Mayor Bill de Blasio on Tuesday morning called on Gov. Kathy Hochul to impose a COVID-19 vaccine mandate on MTA employees, as he has done for city workers across the five boroughs.
“Gov. Hochul, here's an opportunity to do something that will really help New York City, put a mandate in place for MTA employees,” de Blasio said. “We need them to be vaccinated for the safety of each other and their families, their communities, for the safety of the passengers. It's worked with the New York City workforce. It can work with the MTA as well.”
De Blasio, who often touts himself as an early adopter and fierce advocate of vaccine mandates, cited high compliance rates among city workers as proof they are effective. According to the mayor, 94% of all city workers are now vaccinated against COVID-19, including 87% of the NYPD, 93% of the FDNY EMS, 89% of FDNY and 88% of the sanitation department.
In response to the mayor pressing Hochul to enforce a mandate, Transport Workers Union Local 100 President Tony Utano issued a statement bashing the mayor.
"The MTA's unionized workforce, and millions of transit riders, are grateful this Thanksgiving that Mayor de Blasio does not run the subway and bus system — and is finally heading out the door,” the statement reads. “The current system in which transit workers have a choice to be vaccinated or be tested regularly is working while we continue to educate and urge members to get the shot."
MTA Acting Chair and CEO Janno Lieber also threw cold water on the idea, citing low COVID-19 positivity rates among the MTA workforce and hundreds of testing sites across the subway system.
“What we’re doing with respect to vax and tests, which is what we’re doing, is working. We’ve got four out of five MTA employees vaxxed and when we do testing, and we do a lot of it, we have a low positivity rate by the city, by a lot. We’re at .6% positivity rate,” Lieber told Lane Bajardi of 1010 WINS.

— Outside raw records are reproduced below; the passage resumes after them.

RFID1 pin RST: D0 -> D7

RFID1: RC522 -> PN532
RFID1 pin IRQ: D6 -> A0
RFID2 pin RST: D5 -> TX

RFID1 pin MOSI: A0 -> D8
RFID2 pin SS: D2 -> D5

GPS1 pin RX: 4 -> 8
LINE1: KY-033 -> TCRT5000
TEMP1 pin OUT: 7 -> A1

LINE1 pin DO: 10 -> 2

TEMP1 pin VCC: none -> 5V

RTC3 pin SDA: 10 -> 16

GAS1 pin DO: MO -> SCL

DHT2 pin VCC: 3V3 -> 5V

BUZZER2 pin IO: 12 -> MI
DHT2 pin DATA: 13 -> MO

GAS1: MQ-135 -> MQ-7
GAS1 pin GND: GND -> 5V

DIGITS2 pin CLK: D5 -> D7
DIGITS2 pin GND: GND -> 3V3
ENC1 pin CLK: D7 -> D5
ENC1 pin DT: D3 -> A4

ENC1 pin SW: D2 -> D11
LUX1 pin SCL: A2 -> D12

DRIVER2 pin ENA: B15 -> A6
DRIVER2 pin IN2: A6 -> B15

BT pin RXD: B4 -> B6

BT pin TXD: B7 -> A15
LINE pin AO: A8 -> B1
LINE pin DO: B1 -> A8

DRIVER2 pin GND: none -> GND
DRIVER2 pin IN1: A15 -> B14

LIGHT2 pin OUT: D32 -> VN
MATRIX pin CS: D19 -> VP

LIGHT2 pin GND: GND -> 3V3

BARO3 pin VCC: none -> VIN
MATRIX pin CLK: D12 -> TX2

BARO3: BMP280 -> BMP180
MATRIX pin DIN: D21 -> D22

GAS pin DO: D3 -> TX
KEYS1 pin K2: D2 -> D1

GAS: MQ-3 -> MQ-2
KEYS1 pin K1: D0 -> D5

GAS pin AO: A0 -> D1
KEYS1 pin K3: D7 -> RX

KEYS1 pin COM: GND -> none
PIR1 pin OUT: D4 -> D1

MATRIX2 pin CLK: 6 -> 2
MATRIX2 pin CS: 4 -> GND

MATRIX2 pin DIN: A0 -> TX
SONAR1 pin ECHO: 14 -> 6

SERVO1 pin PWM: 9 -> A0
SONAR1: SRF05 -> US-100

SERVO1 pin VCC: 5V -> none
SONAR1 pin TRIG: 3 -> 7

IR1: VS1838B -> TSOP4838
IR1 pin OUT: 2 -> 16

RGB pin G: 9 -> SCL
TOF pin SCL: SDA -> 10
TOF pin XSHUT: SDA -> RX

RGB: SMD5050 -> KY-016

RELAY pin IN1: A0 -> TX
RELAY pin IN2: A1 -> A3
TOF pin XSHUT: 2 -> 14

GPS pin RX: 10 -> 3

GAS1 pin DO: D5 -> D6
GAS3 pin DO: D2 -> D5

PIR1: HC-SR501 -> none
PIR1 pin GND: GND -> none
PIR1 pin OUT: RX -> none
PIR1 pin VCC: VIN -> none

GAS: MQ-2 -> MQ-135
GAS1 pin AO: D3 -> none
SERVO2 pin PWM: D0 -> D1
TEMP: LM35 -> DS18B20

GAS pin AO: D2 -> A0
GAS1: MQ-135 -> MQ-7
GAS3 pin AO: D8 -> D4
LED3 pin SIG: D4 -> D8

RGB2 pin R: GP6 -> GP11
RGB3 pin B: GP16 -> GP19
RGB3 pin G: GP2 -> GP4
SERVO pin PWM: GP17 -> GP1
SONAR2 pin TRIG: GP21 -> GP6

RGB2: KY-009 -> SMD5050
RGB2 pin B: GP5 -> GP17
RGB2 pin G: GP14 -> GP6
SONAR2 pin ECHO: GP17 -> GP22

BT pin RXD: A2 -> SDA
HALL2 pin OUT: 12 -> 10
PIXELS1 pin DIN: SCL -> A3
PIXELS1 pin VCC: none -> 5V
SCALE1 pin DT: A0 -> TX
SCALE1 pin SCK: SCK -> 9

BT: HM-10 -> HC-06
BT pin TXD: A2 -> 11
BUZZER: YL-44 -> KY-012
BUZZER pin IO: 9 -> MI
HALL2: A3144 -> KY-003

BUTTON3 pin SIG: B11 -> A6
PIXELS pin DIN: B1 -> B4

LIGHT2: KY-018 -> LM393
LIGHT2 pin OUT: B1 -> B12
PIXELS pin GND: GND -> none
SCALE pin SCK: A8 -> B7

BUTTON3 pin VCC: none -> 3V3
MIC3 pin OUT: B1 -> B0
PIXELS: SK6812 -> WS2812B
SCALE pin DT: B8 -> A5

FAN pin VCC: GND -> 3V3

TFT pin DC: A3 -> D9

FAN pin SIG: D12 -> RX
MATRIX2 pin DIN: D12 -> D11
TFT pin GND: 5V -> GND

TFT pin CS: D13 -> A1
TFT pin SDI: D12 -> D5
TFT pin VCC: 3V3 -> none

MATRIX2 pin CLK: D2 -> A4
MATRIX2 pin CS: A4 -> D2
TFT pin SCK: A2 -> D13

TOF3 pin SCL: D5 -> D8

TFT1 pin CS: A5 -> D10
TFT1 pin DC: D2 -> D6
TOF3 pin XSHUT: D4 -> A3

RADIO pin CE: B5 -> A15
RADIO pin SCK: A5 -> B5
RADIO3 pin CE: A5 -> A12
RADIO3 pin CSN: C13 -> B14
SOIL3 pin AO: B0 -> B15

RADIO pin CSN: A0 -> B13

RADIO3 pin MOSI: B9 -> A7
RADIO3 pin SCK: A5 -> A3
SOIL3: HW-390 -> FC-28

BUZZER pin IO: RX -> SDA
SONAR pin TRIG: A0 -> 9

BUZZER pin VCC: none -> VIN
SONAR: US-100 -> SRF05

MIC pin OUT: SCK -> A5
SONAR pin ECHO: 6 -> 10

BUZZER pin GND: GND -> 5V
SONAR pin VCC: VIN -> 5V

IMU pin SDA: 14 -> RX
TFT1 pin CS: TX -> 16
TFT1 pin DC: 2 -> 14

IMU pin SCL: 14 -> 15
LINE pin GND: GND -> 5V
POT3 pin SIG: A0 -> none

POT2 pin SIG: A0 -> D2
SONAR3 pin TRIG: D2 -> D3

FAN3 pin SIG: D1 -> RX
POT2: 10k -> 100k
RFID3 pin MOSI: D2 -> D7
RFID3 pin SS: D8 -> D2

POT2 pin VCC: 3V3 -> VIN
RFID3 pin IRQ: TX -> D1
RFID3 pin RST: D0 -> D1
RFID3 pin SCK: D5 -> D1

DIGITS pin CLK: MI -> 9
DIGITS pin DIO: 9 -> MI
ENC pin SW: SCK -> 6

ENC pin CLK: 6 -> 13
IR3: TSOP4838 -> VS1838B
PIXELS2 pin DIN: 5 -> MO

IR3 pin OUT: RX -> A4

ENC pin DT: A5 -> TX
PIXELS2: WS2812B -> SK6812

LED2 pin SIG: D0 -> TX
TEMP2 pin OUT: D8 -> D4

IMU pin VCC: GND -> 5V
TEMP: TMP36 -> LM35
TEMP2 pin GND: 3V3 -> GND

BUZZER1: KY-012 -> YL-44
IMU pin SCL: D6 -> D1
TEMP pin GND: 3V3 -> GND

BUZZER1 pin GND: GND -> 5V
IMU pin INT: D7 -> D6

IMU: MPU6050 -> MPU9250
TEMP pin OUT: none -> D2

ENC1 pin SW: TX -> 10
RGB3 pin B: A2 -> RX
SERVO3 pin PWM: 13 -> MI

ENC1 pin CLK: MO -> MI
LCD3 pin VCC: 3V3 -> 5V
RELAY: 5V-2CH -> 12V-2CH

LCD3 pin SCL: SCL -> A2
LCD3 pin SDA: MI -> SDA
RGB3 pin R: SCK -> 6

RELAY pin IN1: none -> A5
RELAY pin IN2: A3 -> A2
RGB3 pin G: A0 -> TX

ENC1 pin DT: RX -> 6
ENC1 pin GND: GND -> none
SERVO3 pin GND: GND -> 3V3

“We’ve added vax sites and actually testing at 600 different locations around the system, so incredible safety,” Lieber later added.
Hochul echoed Lieber's sentiment, praising MTA workers and touting the transit agency's low infection rate.
"They wear their masks, they socially distance, and they’re doing what’s right," the governor said during a tour of the Second Avenue Subway tunnel. "So I appreciate the advice that’s coming our way — that’s fine, we have a relationship — but if we had a problem, I’d address it, but we’re doing an outstanding job."
De Blasio is considering running against Hochul in next year’s Democratic primary for governor.
Editor's note: An earlier version of this story misspelled MTA Acting Chair and CEO Janno Lieber's last name as Leiber.